Steve Midgely asks in Evangelicals Now whether our churches are more like “a group of people waiting for a job interview or those waiting in a doctor’s surgery.” He reminds us of Jesus’ statement that:
‘It is not the healthy who need a doctor, but the sick. I have not come to call the righteous, but sinners’ (Mark 2:17).
I wonder though. Jesus certainly did come for the spiritually sick, for sinners. Yet, allowing for the now and the not yet, remembering that there is ongoing sanctification and that we are called to put to death sinful desire, is the doctor’s waiting room a helpful or unhelpful analogy to go to when thinking about church. Jesus clearly uses the imagery of doctor and diseased, a GP’d waiting room is in any case anachronistic but aren’t those who have come to Jesus saved, healed, cleansed, forgiven. Are we till queuing up to see the doctor in that kind of way?
I agree that the job interview image is one to avoid. However, I can’t help that the waiting room image draws us into some of the same errors. Ultimately, if it is about waiting to see the GP then, whilst passive, we are still queuing, waiting as individuals, it’s still primarily about me. It’s not that the analogy goes too far, it’s that it falls woefully short.
I wonder if we would do better to stick close to the images, analogies, metaphors that Scripture uses for the church. The church is the bride of Christ, it’s a royal priesthood, it’s an army at war, it’s a temple that’s being built, it’s a flock of sheep. How do those images affect our approach to gathering together?

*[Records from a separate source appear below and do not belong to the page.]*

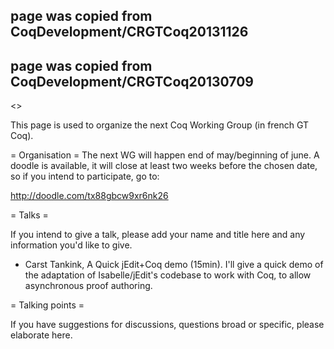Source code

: ## page was copied from CoqDevelopment/CRGTCoq20131126
## page was copied from CoqDevelopment/CRGTCoq20130709
<<TableOfContents>>

This page is used to organize the next Coq Working Group (in french GT Coq).

= Organisation =
The next WG will happen end of may/beginning of june. A doodle is available,
it will close at least two weeks before the chosen date, so if you intend 
to participate, go to:

  http://doodle.com/tx88gbcw9xr6nk26

= Talks =

If you intend to give a talk, please add your name and title here and any information you'd like to give.
  
  * Carst Tankink, A Quick jEdit+Coq demo (15min). I'll give a quick demo of the adaptation of Isabelle/jEdit's codebase to work with Coq, to allow asynchronous proof authoring.

= Talking points =

If you have suggestions for discussions, questions broad or specific, please elaborate here.

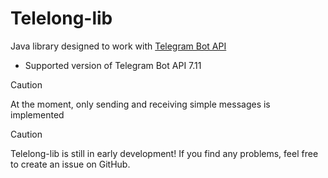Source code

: # Telelong-lib

Java library designed to work with [Telegram Bot API](https://core.telegram.org/bots/api)
- Supported version of Telegram Bot API 7.11

> [!CAUTION]
>
> At the moment, only sending and receiving simple messages is implemented

> [!CAUTION]
>
> Telelong-lib is still in early development!
> If you find any problems, feel free to create an issue on GitHub.
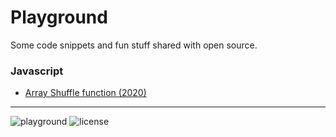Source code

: # Playground

Some code snippets and fun stuff shared with open source.

### Javascript

-   [Array Shuffle function (2020)](https://github.com/gruhh/playground/blob/master/javascript-array-shuffle/shuffle.js)

---

![playground](https://img.shields.io/badge/playground-yes-success)
![license](https://img.shields.io/github/license/gruhh/playground)
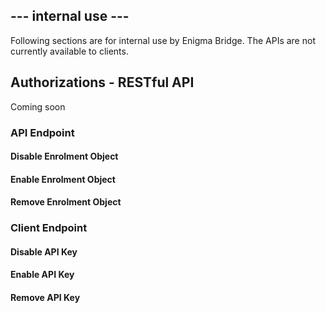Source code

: 
## --- internal use ---

Following sections are for internal use by Enigma Bridge. The APIs are not currently available to clients.

## Authorizations - RESTful API

Coming soon

### API Endpoint

#### Disable Enrolment Object

#### Enable Enrolment Object

#### Remove Enrolment Object

### Client Endpoint

#### Disable API Key

#### Enable API Key

#### Remove API Key


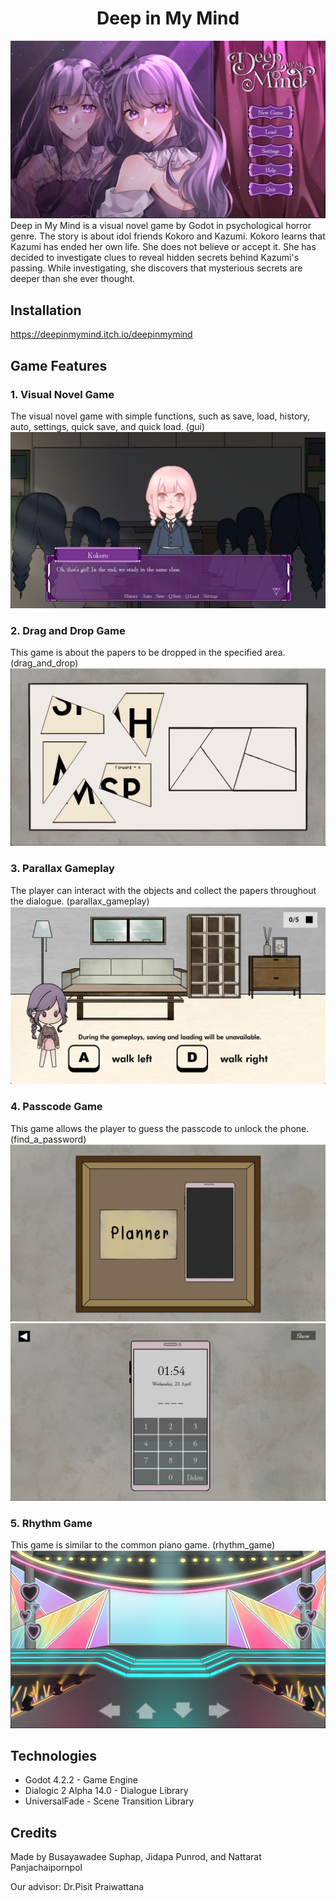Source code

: <h1 align="center"> Deep in My Mind </h1>

![screenshot](screenshot/main_menu.jpg)
Deep in My Mind is a visual novel game by Godot in psychological horror genre. The story is about idol friends Kokoro and Kazumi. Kokoro learns that Kazumi has ended her own life. She does not believe or accept it. She has decided to investigate clues to reveal hidden secrets behind Kazumi's passing. While investigating, she discovers that mysterious secrets are deeper than she ever thought. 

## Installation
https://deepinmymind.itch.io/deepinmymind

## Game Features
### 1. Visual Novel Game
The visual novel game with simple functions, such as save, load, history, auto, settings, quick save, and quick load. (gui)
![screenshot](screenshot/visual_novel.jpg)
### 2. Drag and Drop Game
This game is about the papers to be dropped in the specified area. (drag_and_drop)
![screenshot](screenshot/drag_and_drop.jpg)
### 3. Parallax Gameplay
The player can interact with the objects and collect the papers throughout the dialogue. (parallax_gameplay)
![screenshot](screenshot/parallax.jpg)
### 4. Passcode Game
This game allows the player to guess the passcode to unlock the phone. (find_a_password)
![screenshot](screenshot/drawer.jpg)
![screenshot](screenshot/passcode.jpg)
### 5. Rhythm Game
This game is similar to the common piano game. (rhythm_game)
![screenshot](screenshot/rhythm_game.jpg)

## Technologies
- Godot 4.2.2 - Game Engine
- Dialogic 2 Alpha 14.0 - Dialogue Library
- UniversalFade - Scene Transition Library
## Credits
Made by Busayawadee Suphap, Jidapa Punrod, and Nattarat Panjachaipornpol
<p> Our advisor: Dr.Pisit Praiwattana </p>
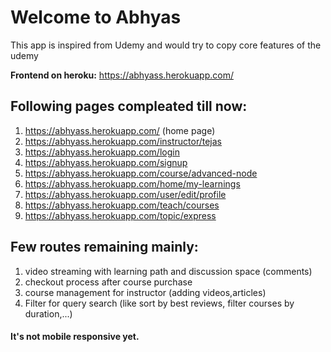 # Welcome to Abhyas

This app is inspired from Udemy and would try to copy core features of the udemy

**Frontend on heroku:** https://abhyass.herokuapp.com/

## Following pages compleated till now:

1.  https://abhyass.herokuapp.com/ (home page)
2.  https://abhyass.herokuapp.com/instructor/tejas
3.  https://abhyass.herokuapp.com/login
4.  https://abhyass.herokuapp.com/signup
5.  https://abhyass.herokuapp.com/course/advanced-node
6.  https://abhyass.herokuapp.com/home/my-learnings
7.  https://abhyass.herokuapp.com/user/edit/profile
8.  https://abhyass.herokuapp.com/teach/courses
9.  https://abhyass.herokuapp.com/topic/express

## Few routes remaining mainly:

1.  video streaming with learning path and discussion space (comments)
2.  checkout process after course purchase
3.  course management for instructor (adding videos,articles)
4.  Filter for query search (like sort by best reviews, filter courses by duration,...)

#### It's not mobile responsive yet.
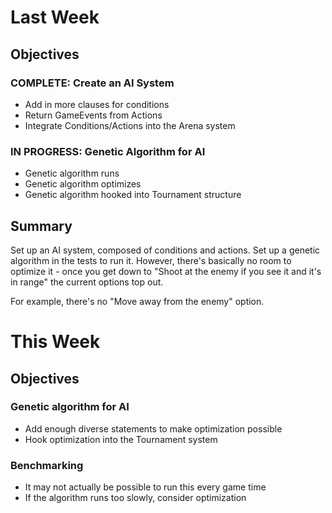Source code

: # Last Week

## Objectives

### COMPLETE: Create an AI System

+ Add in more clauses for conditions
+ Return GameEvents from Actions
+ Integrate Conditions/Actions into the Arena system

### IN PROGRESS: Genetic Algorithm for AI

+ Genetic algorithm runs
+ Genetic algorithm optimizes
+ Genetic algorithm hooked into Tournament structure

## Summary

Set up an AI system, composed of conditions and actions. Set up a
genetic algorithm in the tests to run it. However, there's
basically no room to optimize it - once you get down to "Shoot at
the enemy if you see it and it's in range" the current options
top out.

For example, there's no "Move away from the enemy" option.

# This Week

## Objectives

### Genetic algorithm for AI

+ Add enough diverse statements to make optimization possible
+ Hook optimization into the Tournament system

### Benchmarking

+ It may not actually be possible to run this every game time
+ If the algorithm runs too slowly, consider optimization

The church is a household or family, in fact, it’s a household coming together for a meal, needing food.
Sticking with that last example, this is important because no, as a family you aren’t seeking to impress in order to get a job but you are coming together to eat, there’s a sense of being looked after but there’s also opportunity to contribute.
To often we have modelled church on businesses and institutions. It’s good to move away from such models but we might do well to move straight to the images, analogies and models already offered.